## DATASET
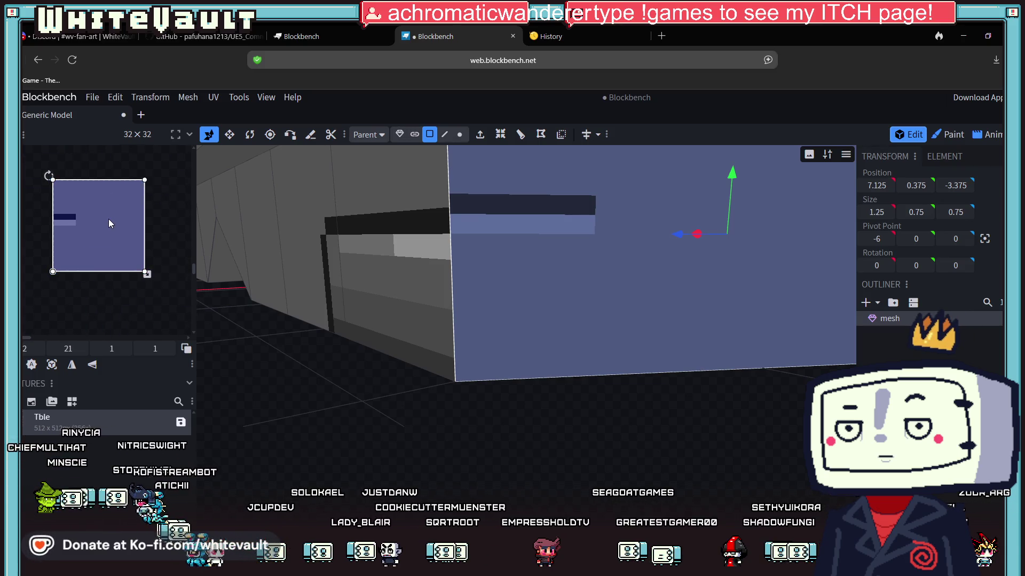
pyautogui.moveTo(108, 220); pyautogui.dragTo(75, 216)
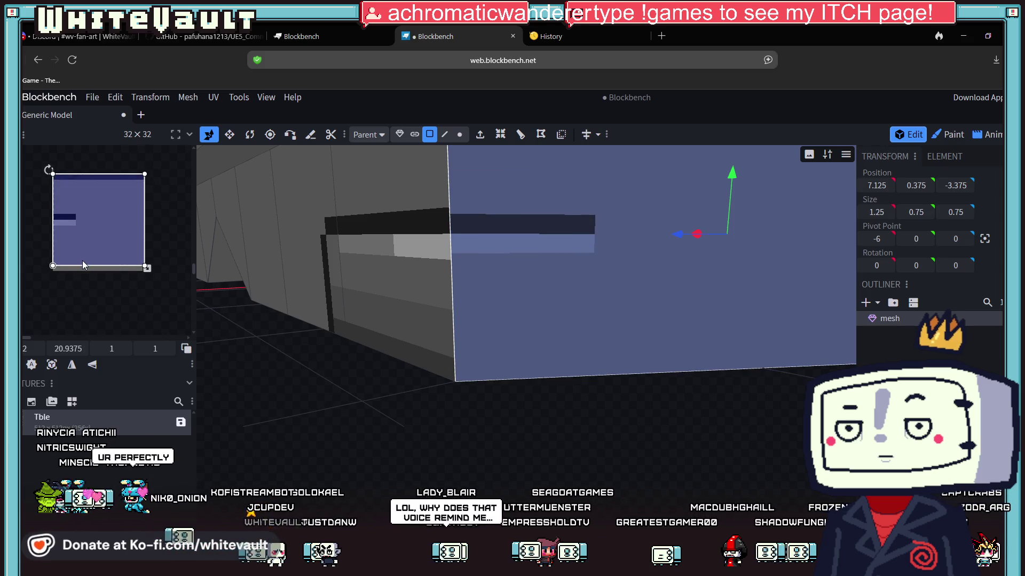
pyautogui.press('ctrl+z')
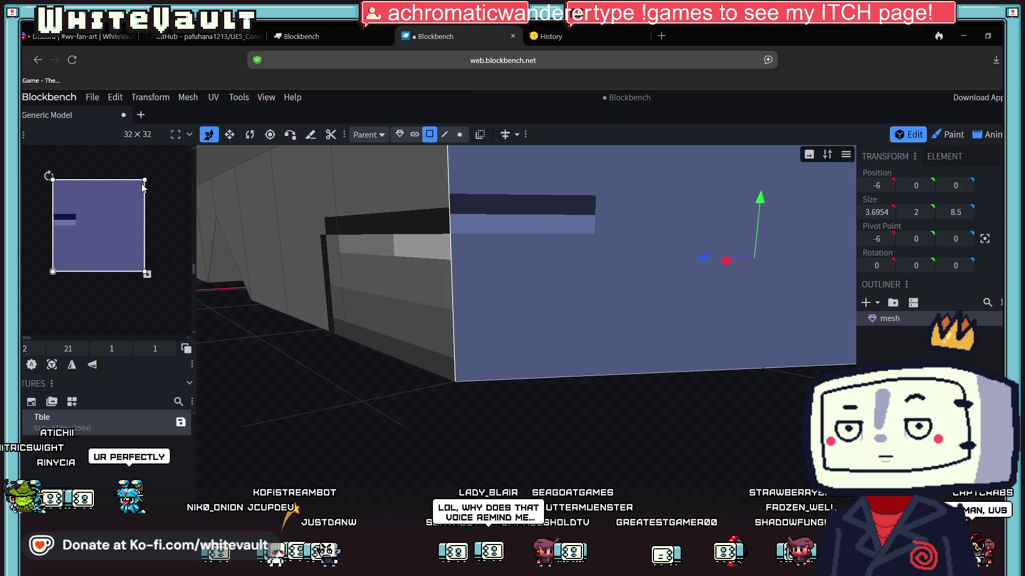
# Drag the end face's four UV corners to raise and square its texture mapping
pyautogui.moveTo(145, 178); pyautogui.dragTo(145, 173)
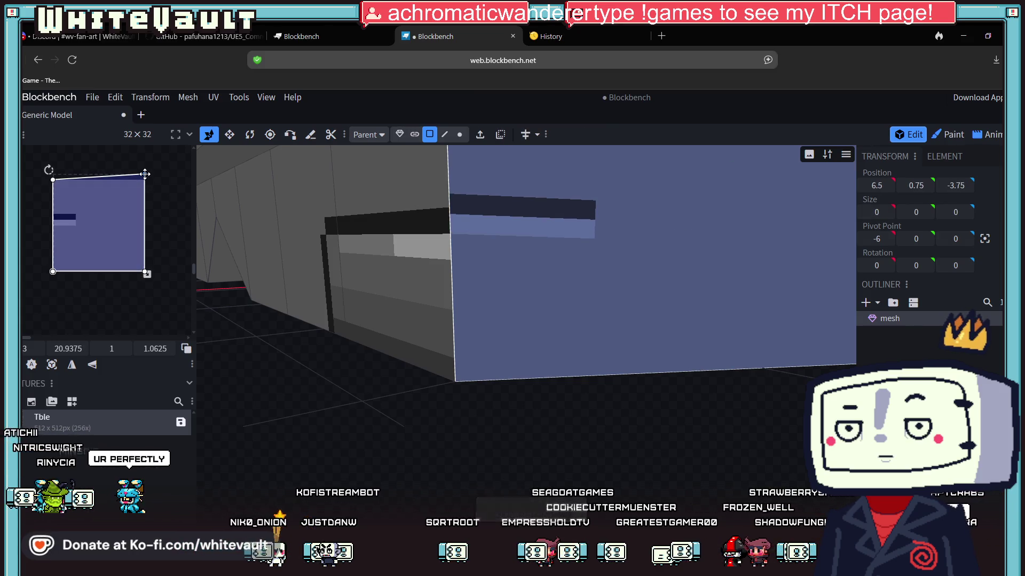
pyautogui.moveTo(51, 179); pyautogui.dragTo(53, 173)
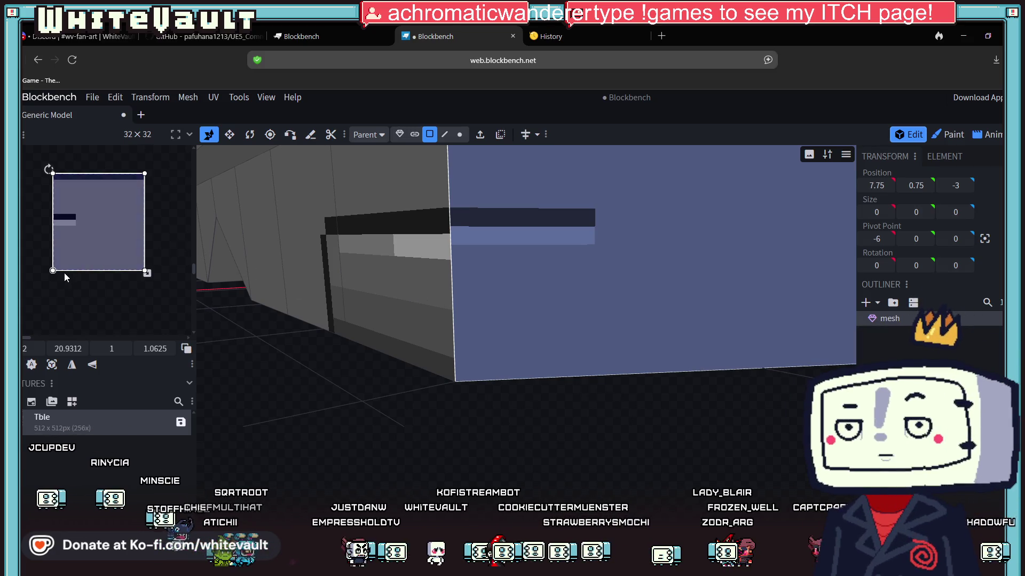
pyautogui.moveTo(53, 271)
pyautogui.mouseDown()
pyautogui.moveTo(58, 262)
pyautogui.moveTo(63, 290)
pyautogui.mouseUp()
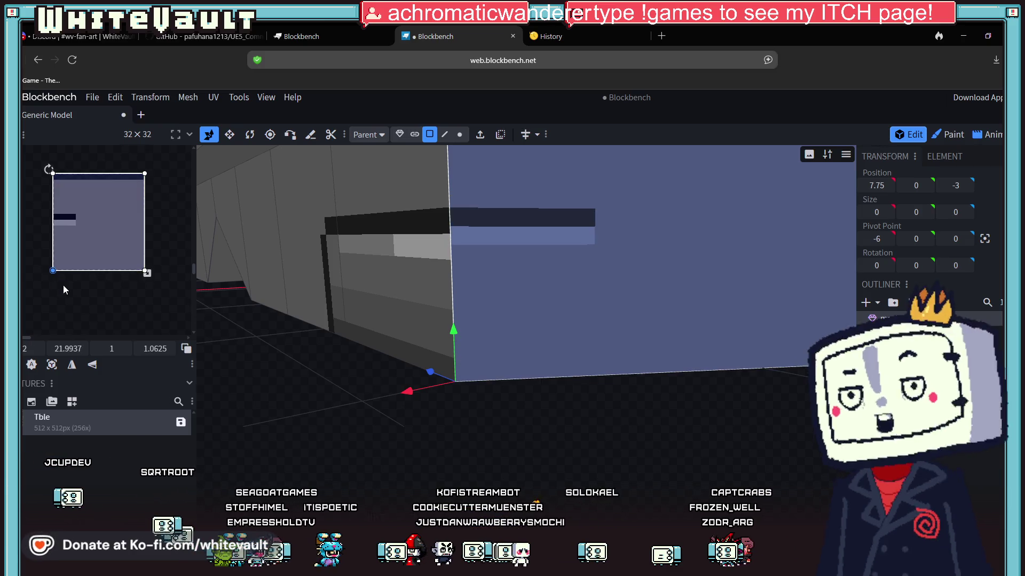
pyautogui.click(145, 272)
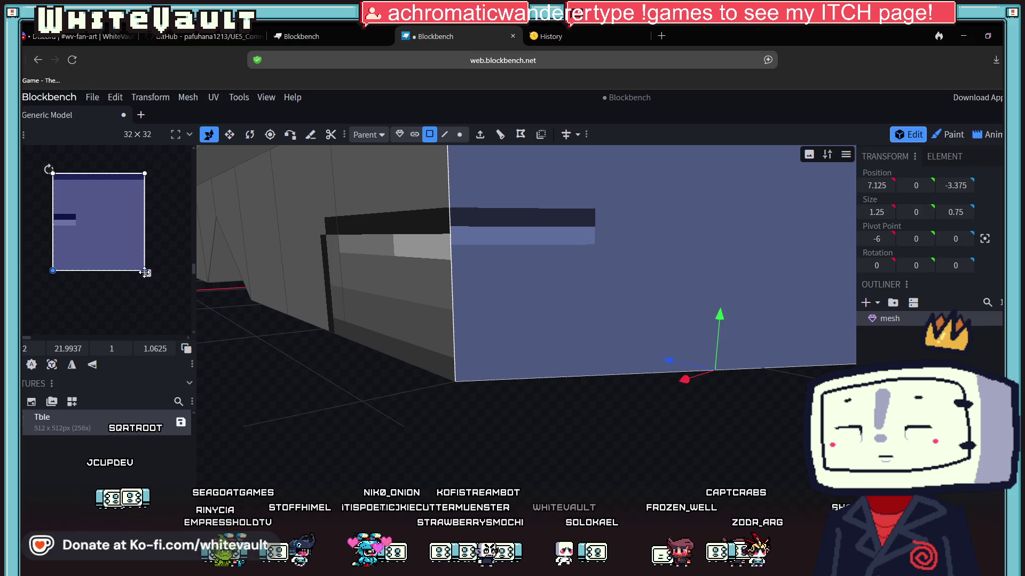
pyautogui.moveTo(144, 272); pyautogui.dragTo(145, 250)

## PROBLEM DESCRIPTION
Copy, exactly and exclusively, the lines beginning with the one that contains "pyautogui.moveTo(63, 290)" and ending with the last line of the listing; pictures are to be omitted.

## TASK ANSWER
pyautogui.moveTo(63, 290)
pyautogui.mouseUp()
pyautogui.click(145, 272)
pyautogui.moveTo(144, 272); pyautogui.dragTo(145, 250)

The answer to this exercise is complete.